Source data:
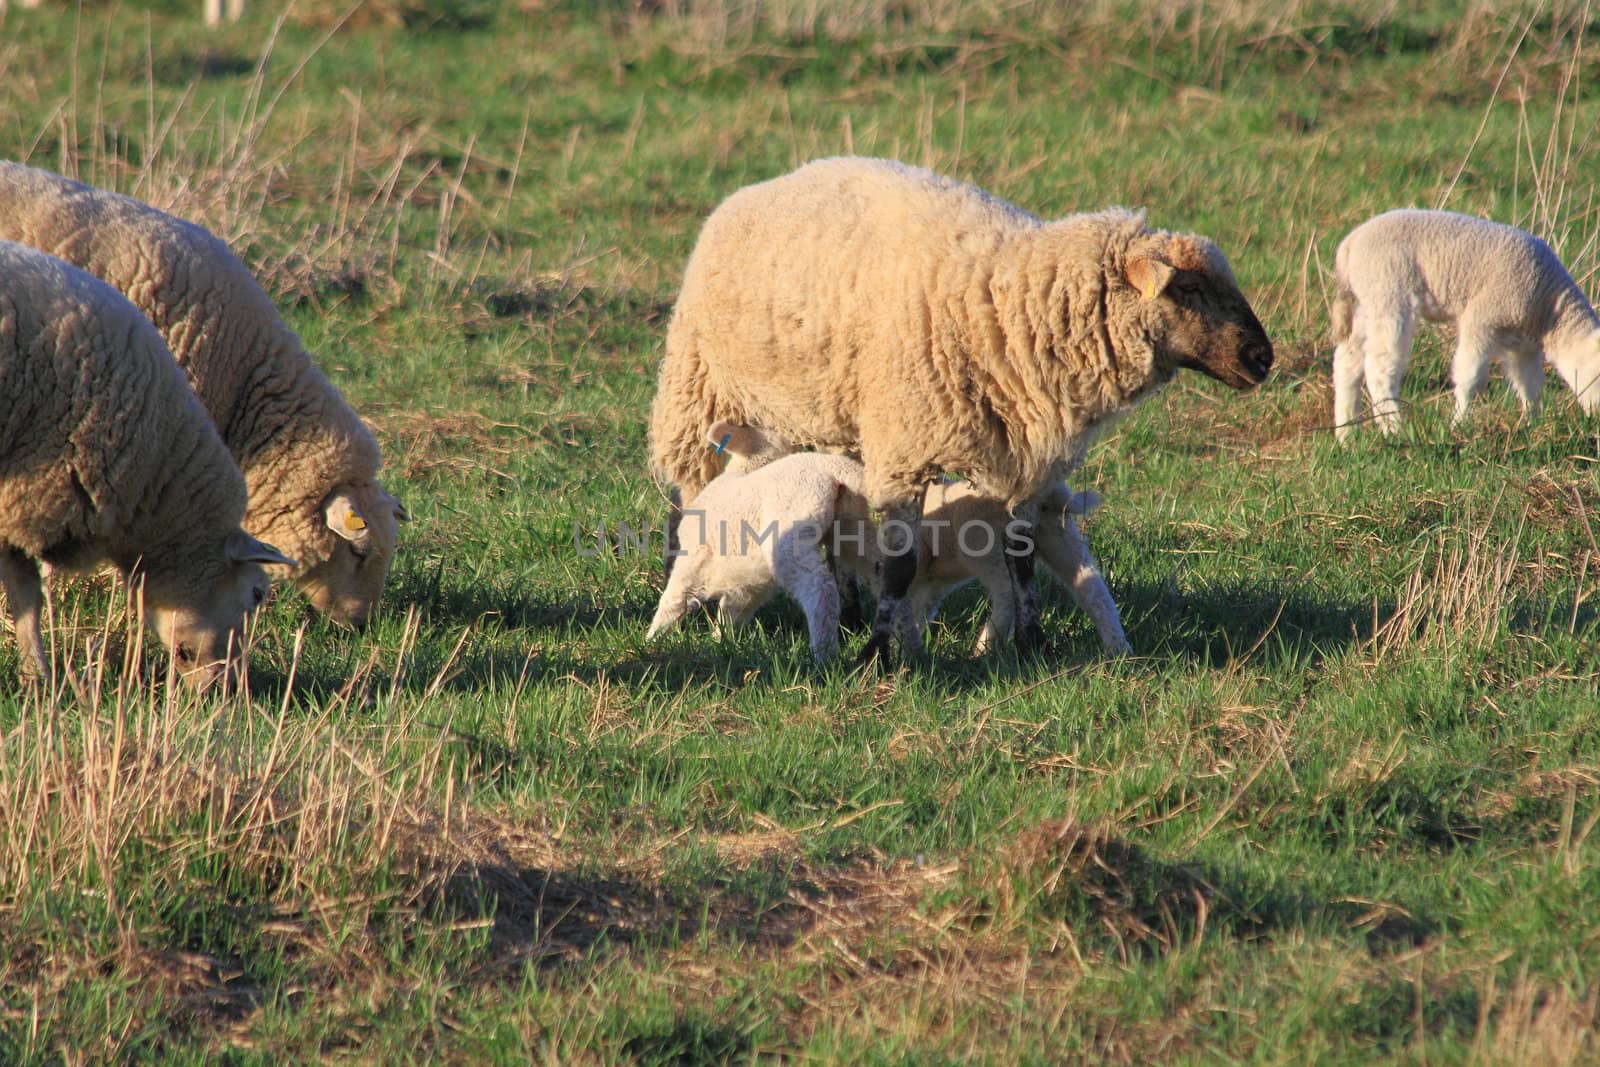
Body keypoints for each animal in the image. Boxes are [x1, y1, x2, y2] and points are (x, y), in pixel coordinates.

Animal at [649, 155, 1273, 662]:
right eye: (1186, 289)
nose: (1262, 358)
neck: (1009, 300)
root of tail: (770, 181)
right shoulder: (906, 449)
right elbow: (900, 566)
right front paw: (878, 655)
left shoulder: (1024, 458)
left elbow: (1020, 557)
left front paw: (1032, 643)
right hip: (701, 391)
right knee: (694, 492)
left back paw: (848, 612)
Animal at [1324, 206, 1600, 441]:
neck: (1549, 308)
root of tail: (1350, 245)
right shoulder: (1483, 318)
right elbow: (1471, 377)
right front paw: (1458, 425)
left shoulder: (1523, 345)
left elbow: (1530, 385)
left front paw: (1534, 424)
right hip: (1388, 292)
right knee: (1379, 369)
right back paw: (1395, 430)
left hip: (1365, 304)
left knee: (1347, 362)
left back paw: (1347, 435)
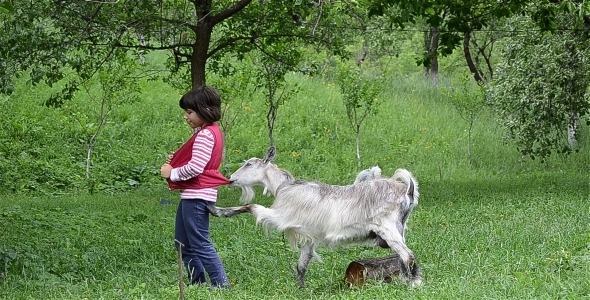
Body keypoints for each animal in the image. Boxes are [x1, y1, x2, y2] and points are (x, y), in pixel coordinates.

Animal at [210, 148, 424, 288]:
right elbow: (302, 265)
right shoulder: (308, 236)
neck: (284, 187)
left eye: (248, 164)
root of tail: (407, 190)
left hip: (387, 228)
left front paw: (219, 211)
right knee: (402, 256)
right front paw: (300, 288)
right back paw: (407, 281)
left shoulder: (281, 216)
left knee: (407, 255)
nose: (231, 179)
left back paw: (413, 284)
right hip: (399, 228)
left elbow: (252, 206)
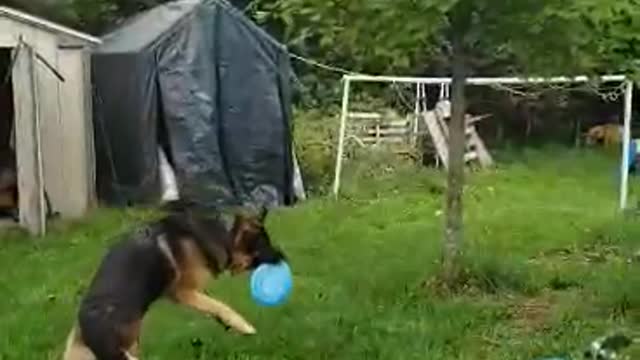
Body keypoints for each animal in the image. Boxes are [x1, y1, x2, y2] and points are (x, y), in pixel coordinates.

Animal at [62, 201, 284, 358]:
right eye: (264, 246)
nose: (284, 258)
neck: (223, 233)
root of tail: (86, 326)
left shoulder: (192, 293)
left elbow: (213, 306)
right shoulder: (184, 292)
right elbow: (221, 306)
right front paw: (242, 325)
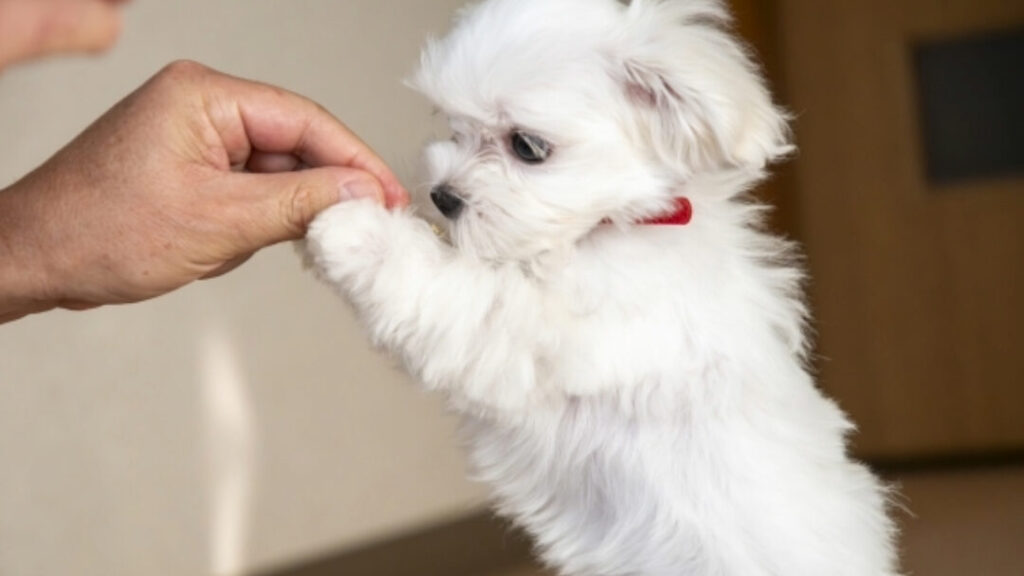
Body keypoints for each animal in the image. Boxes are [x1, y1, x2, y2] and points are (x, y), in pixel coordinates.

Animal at [306, 0, 899, 574]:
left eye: (527, 146)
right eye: (453, 128)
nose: (443, 197)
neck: (615, 225)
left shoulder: (531, 333)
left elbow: (446, 289)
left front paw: (354, 231)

Assignment:
Once you find the line with "right front paw: (1458, 425)" in the entries above, output it and each line after it up to and including the line with "left back paw: (1347, 435)", and nothing else.

Response:
right front paw: (1458, 425)
left shoulder: (1523, 345)
left elbow: (1530, 385)
left front paw: (1534, 424)
right hip: (1388, 292)
right knee: (1379, 369)
right back paw: (1395, 430)
left hip: (1365, 304)
left knee: (1347, 362)
left back paw: (1347, 435)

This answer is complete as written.